● YOUR TASK
Every line of the listing must be repeated in the answer without alteration.

● DATA EXCERPTS
Start of Block

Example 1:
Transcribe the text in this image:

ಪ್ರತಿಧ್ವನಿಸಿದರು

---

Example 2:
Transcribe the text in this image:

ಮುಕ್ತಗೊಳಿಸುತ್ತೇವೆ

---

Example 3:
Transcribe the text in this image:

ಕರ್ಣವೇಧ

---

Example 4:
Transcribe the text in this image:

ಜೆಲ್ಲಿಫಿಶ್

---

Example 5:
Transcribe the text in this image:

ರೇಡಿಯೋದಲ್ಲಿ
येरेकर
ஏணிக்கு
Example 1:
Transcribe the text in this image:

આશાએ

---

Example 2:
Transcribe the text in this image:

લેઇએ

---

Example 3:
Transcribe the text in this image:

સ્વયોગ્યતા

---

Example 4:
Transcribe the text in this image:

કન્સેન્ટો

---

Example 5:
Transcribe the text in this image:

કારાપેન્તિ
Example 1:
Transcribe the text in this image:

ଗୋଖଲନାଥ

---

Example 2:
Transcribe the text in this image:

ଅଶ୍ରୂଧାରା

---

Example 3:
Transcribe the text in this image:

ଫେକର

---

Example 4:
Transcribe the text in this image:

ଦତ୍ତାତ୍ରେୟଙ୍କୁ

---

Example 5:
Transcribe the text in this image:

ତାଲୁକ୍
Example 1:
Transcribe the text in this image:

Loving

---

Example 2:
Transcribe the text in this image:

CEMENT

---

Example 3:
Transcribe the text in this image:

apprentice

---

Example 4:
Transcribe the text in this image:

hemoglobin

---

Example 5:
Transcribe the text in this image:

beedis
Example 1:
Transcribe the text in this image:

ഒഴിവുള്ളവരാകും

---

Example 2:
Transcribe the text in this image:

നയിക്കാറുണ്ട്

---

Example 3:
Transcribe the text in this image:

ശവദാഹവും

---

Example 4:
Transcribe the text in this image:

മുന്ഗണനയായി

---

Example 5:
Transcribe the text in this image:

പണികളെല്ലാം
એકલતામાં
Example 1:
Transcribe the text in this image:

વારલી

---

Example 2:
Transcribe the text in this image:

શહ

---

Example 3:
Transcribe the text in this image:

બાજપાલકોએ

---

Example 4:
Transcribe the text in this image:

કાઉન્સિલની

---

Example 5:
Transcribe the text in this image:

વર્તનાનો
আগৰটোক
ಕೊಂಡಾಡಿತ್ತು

End of Block

● TASK OUTPUT
Example 1:
Transcribe the text in this image:

ಪ್ರತಿಧ್ವನಿಸಿದರು

---

Example 2:
Transcribe the text in this image:

ಮುಕ್ತಗೊಳಿಸುತ್ತೇವೆ

---

Example 3:
Transcribe the text in this image:

ಕರ್ಣವೇಧ

---

Example 4:
Transcribe the text in this image:

ಜೆಲ್ಲಿಫಿಶ್

---

Example 5:
Transcribe the text in this image:

ರೇಡಿಯೋದಲ್ಲಿ
येरेकर
ஏணிக்கு
Example 1:
Transcribe the text in this image:

આશાએ

---

Example 2:
Transcribe the text in this image:

લેઇએ

---

Example 3:
Transcribe the text in this image:

સ્વયોગ્યતા

---

Example 4:
Transcribe the text in this image:

કન્સેન્ટો

---

Example 5:
Transcribe the text in this image:

કારાપેન્તિ
Example 1:
Transcribe the text in this image:

ଗୋଖଲନାଥ

---

Example 2:
Transcribe the text in this image:

ଅଶ୍ରୂଧାରା

---

Example 3:
Transcribe the text in this image:

ଫେକର

---

Example 4:
Transcribe the text in this image:

ଦତ୍ତାତ୍ରେୟଙ୍କୁ

---

Example 5:
Transcribe the text in this image:

ତାଲୁକ୍
Example 1:
Transcribe the text in this image:

Loving

---

Example 2:
Transcribe the text in this image:

CEMENT

---

Example 3:
Transcribe the text in this image:

apprentice

---

Example 4:
Transcribe the text in this image:

hemoglobin

---

Example 5:
Transcribe the text in this image:

beedis
Example 1:
Transcribe the text in this image:

ഒഴിവുള്ളവരാകും

---

Example 2:
Transcribe the text in this image:

നയിക്കാറുണ്ട്

---

Example 3:
Transcribe the text in this image:

ശവദാഹവും

---

Example 4:
Transcribe the text in this image:

മുന്ഗണനയായി

---

Example 5:
Transcribe the text in this image:

പണികളെല്ലാം
એકલતામાં
Example 1:
Transcribe the text in this image:

વારલી

---

Example 2:
Transcribe the text in this image:

શહ

---

Example 3:
Transcribe the text in this image:

બાજપાલકોએ

---

Example 4:
Transcribe the text in this image:

કાઉન્સિલની

---

Example 5:
Transcribe the text in this image:

વર્તનાનો
আগৰটোক
ಕೊಂಡಾಡಿತ್ತು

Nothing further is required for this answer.